Surgical intervention of the rhomboid muscles is rare. However, it may be required in some cases. Rhomboid muscle flaps can be used in the treatment of head and neck cancers, esophagus reconstruction, mandibular defects, and Sprengel’s Disease, congenital elevation of the scapula. Additionally, severe winging of the scapula due to weakened rhomboid muscles may be corrected by using fascia lata grafts. These grafts act to assist the weakened rhomboids and also connect the infra-medial border and the inferior angle of the scapula to the spinal muscles and latissimus dorsi, respectively. Complications may arise though, as the grafts may fail and weaken over time. Although not specifically surgical, ultrasound-guided injections into the rhomboids have also been shown to be more effective than superficial trapezius injections for pain, disability, and quality of life for patients with myofascial pain syndrome.

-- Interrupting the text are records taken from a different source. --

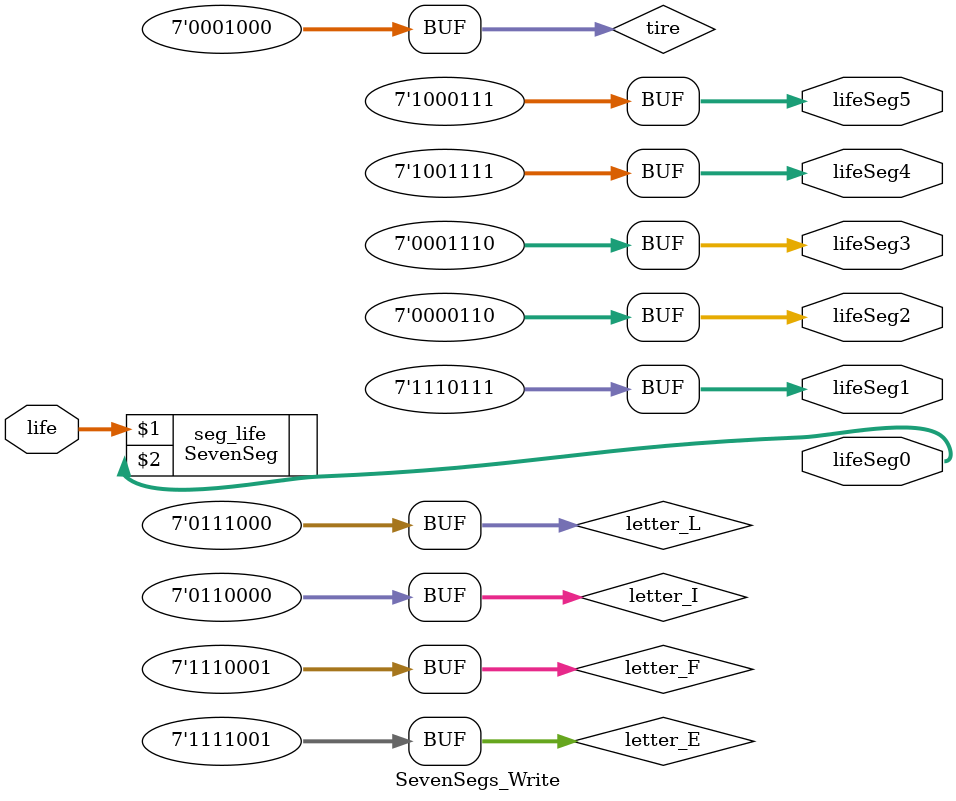
<source format=v>
	
	/*
 * 
 * ---------------------
 * Autor: Beyza AYVACIKLI
 
 * Date: 14.04.2022
 *
 * Seven Segment written code. 
 * It designed for only the space game.
 * It includes the one sub-module, 
 *       which basiclly general using design and was designed with logical gates.   
 * It is for write life for gamer on the Seven Segment
 * ------------
 
 *
 */

 module SevenSegs_Write(
	
	//the input, which showing how much playing life the player has left 
	input  [3:0] life,
	// They are for the seven segment
	output [6:0] lifeSeg0,
	output [6:0] lifeSeg1,
	output [6:0] lifeSeg2,
	output [6:0] lifeSeg3,
	output [6:0] lifeSeg4,
	output [6:0] lifeSeg5

 );
 
	// According to DE1-SoC_User_manual
	// 'L' value for seven segment
	reg [6:0] letter_L = 7'b0111000; 
	// 'I' value for seven segment
	reg [6:0] letter_I = 7'b0110000; 
	// 'F' value for seven segment
	reg [6:0] letter_F = 7'b1110001;
	// 'E' value for seven segment
	reg [6:0] letter_E = 7'b1111001; 
	// '_' value for seven segment
	reg [6:0] tire = 7'b0001000; 

	//If we use the BCD MOdule we should use next wire values.
	//wire hundreds_level,tens_level, ones_level, hundreds_life,tens_life, ones_life;
	 	 
	assign lifeSeg5=~letter_L;
	assign lifeSeg4=~letter_I;	
	assign lifeSeg3=~letter_F;
	assign lifeSeg2=~letter_E;
	assign lifeSeg1=~tire;
	
	//BCD BCD_life(life,hundreds_life,tens_life, ones_life);
	//Normally BDC converter should be used firstly; 
	//however, life weight is 4 bit since it can be input directly for SevenSeg Module.
	SevenSeg seg_life(life,lifeSeg0);
	
 endmodule
	
</source>
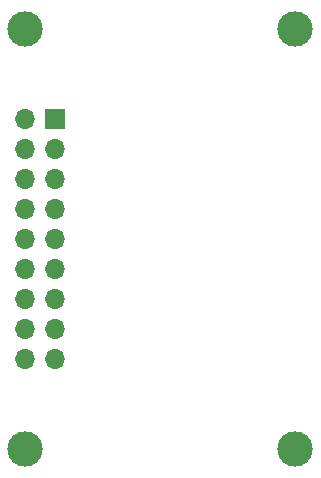
<source format=gbr>
%TF.GenerationSoftware,KiCad,Pcbnew,9.0.0*%
%TF.CreationDate,2025-08-11T15:21:08+02:00*%
%TF.ProjectId,ov5640_adapter,6f763536-3430-45f6-9164-61707465722e,rev?*%
%TF.SameCoordinates,Original*%
%TF.FileFunction,Soldermask,Bot*%
%TF.FilePolarity,Negative*%
%FSLAX46Y46*%
G04 Gerber Fmt 4.6, Leading zero omitted, Abs format (unit mm)*
G04 Created by KiCad (PCBNEW 9.0.0) date 2025-08-11 15:21:08*
%MOMM*%
%LPD*%
G01*
G04 APERTURE LIST*
%ADD10C,3.000000*%
%ADD11R,1.700000X1.700000*%
%ADD12O,1.700000X1.700000*%
G04 APERTURE END LIST*
D10*
%TO.C,H3*%
X110560000Y-83230000D03*
%TD*%
%TO.C,H2*%
X110560000Y-118790000D03*
%TD*%
D11*
%TO.C,J1*%
X90240000Y-90850000D03*
D12*
X87700000Y-90850000D03*
X90240000Y-93390000D03*
X87700000Y-93390000D03*
X90240000Y-95930000D03*
X87700000Y-95930000D03*
X90240000Y-98470000D03*
X87700000Y-98470000D03*
X90240000Y-101010000D03*
X87700000Y-101010000D03*
X90240000Y-103550000D03*
X87700000Y-103550000D03*
X90240000Y-106090000D03*
X87700000Y-106090000D03*
X90240000Y-108630000D03*
X87700000Y-108630000D03*
X90240000Y-111170000D03*
X87700000Y-111170000D03*
%TD*%
D10*
%TO.C,H1*%
X87700000Y-118790000D03*
%TD*%
%TO.C,H4*%
X87700000Y-83230000D03*
%TD*%
M02*

</source>
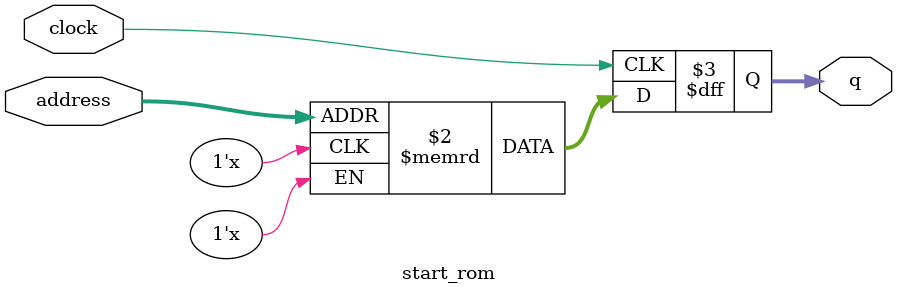
<source format=sv>
module start_rom (
	input logic clock,
	input logic [10:0] address,
	output logic [3:0] q
);

logic [3:0] memory [0:2047] /* synthesis ram_init_file = "./start/start.mif" */;

always_ff @ (posedge clock) begin
	q <= memory[address];
end

endmodule

</source>
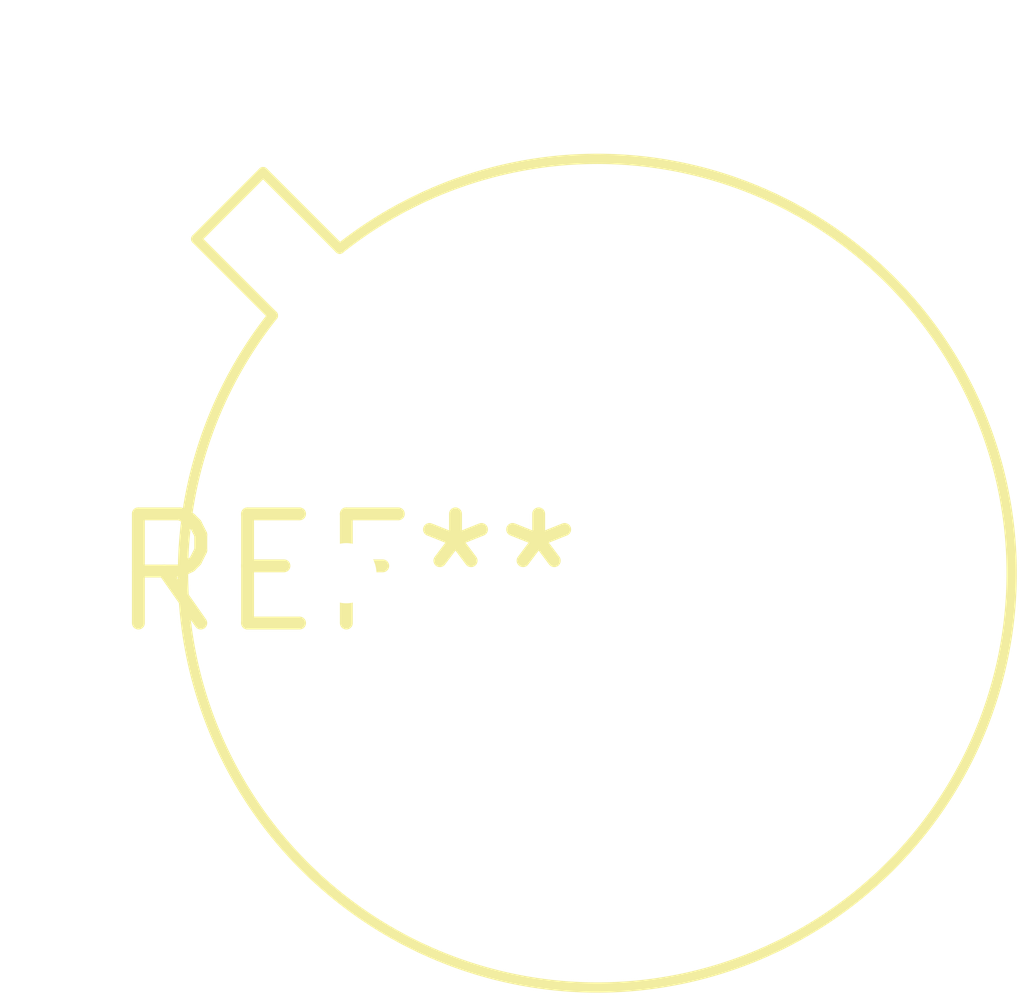
<source format=kicad_pcb>
(kicad_pcb (version 20240108) (generator pcbnew)

  (general
    (thickness 1.6)
  )

  (paper "A4")
  (layers
    (0 "F.Cu" signal)
    (31 "B.Cu" signal)
    (32 "B.Adhes" user "B.Adhesive")
    (33 "F.Adhes" user "F.Adhesive")
    (34 "B.Paste" user)
    (35 "F.Paste" user)
    (36 "B.SilkS" user "B.Silkscreen")
    (37 "F.SilkS" user "F.Silkscreen")
    (38 "B.Mask" user)
    (39 "F.Mask" user)
    (40 "Dwgs.User" user "User.Drawings")
    (41 "Cmts.User" user "User.Comments")
    (42 "Eco1.User" user "User.Eco1")
    (43 "Eco2.User" user "User.Eco2")
    (44 "Edge.Cuts" user)
    (45 "Margin" user)
    (46 "B.CrtYd" user "B.Courtyard")
    (47 "F.CrtYd" user "F.Courtyard")
    (48 "B.Fab" user)
    (49 "F.Fab" user)
    (50 "User.1" user)
    (51 "User.2" user)
    (52 "User.3" user)
    (53 "User.4" user)
    (54 "User.5" user)
    (55 "User.6" user)
    (56 "User.7" user)
    (57 "User.8" user)
    (58 "User.9" user)
  )

  (setup
    (pad_to_mask_clearance 0)
    (pcbplotparams
      (layerselection 0x00010fc_ffffffff)
      (plot_on_all_layers_selection 0x0000000_00000000)
      (disableapertmacros false)
      (usegerberextensions false)
      (usegerberattributes false)
      (usegerberadvancedattributes false)
      (creategerberjobfile false)
      (dashed_line_dash_ratio 12.000000)
      (dashed_line_gap_ratio 3.000000)
      (svgprecision 4)
      (plotframeref false)
      (viasonmask false)
      (mode 1)
      (useauxorigin false)
      (hpglpennumber 1)
      (hpglpenspeed 20)
      (hpglpendiameter 15.000000)
      (dxfpolygonmode false)
      (dxfimperialunits false)
      (dxfusepcbnewfont false)
      (psnegative false)
      (psa4output false)
      (plotreference false)
      (plotvalue false)
      (plotinvisibletext false)
      (sketchpadsonfab false)
      (subtractmaskfromsilk false)
      (outputformat 1)
      (mirror false)
      (drillshape 1)
      (scaleselection 1)
      (outputdirectory "")
    )
  )

  (net 0 "")

  (footprint "TO-5-8" (layer "F.Cu") (at 0 0))

)

</source>
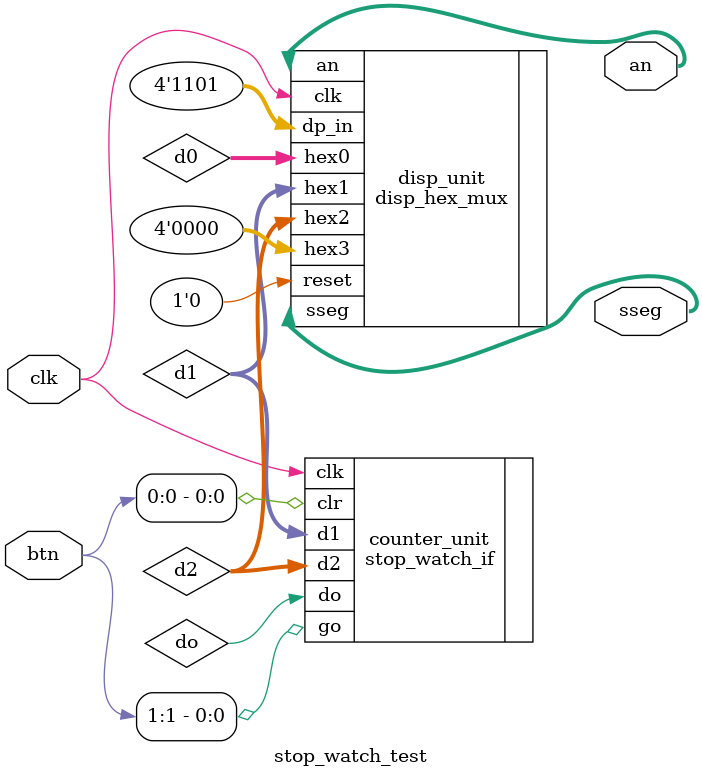
<source format=v>
`timescale 1ns / 1ps


module stop_watch_test
   (
    input wire clk, 
    input wire [1:0] btn, 
    output wire [3:0] an, 
    output wire [7:0] sseg
    );
    
    // signal declaration 
  wire [3:0] d2, d1, d0;
  
  // instantiate 7-seg LED display module 
  disp_hex_mux disp_unit 
      (.clk(clk), .reset(1'b0), .hex3(4'b0), .hex2(d2), .hex1(d1),
      .hex0(d0), .dp_in(4'b1101), .an(an), .sseg(sseg)); 
      
   // instantiate stopwatch 
   stop_watch_if counter_unit 
   (.clk(clk), .go(btn[1]), .clr(btn[0]),
    .d2(d2), .d1(d1), .do(do) ); 
    
endmodule

</source>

Winged scapula due to rhomboid palsy is one of the more common pathologies specific to this muscle group. Rhomboid palsy most often occurs due to damage to the dorsal scapular nerve. Entrapment of the DSN is most the frequent cause, but the exact location of entrapment has not been specified. Additionally, direct injury to the DSN through trauma, anterior shoulder dislocation or overuse overhead athletics (i.e., baseball and volleyball) are other noted causes of rhomboid palsy. Patients often present with medial scapular pain, abnormal shoulder motion, and neck, back, and shoulder discomfort. Physical examination often yields subtle lateral winging of the scapula. As a result of the subtle exam finding and the deep anatomic position of the rhomboids, rhomboid palsy is often underdiagnosed. EMG is most specific for the diagnosis of rhomboid palsy and shows prolonged muscle latency of the muscle action potential. Treatment is usually conservative and focused around cervical spine stabilization, muscle relaxants, physical therapy, NSAIDs, and possibly surgery in extreme cases.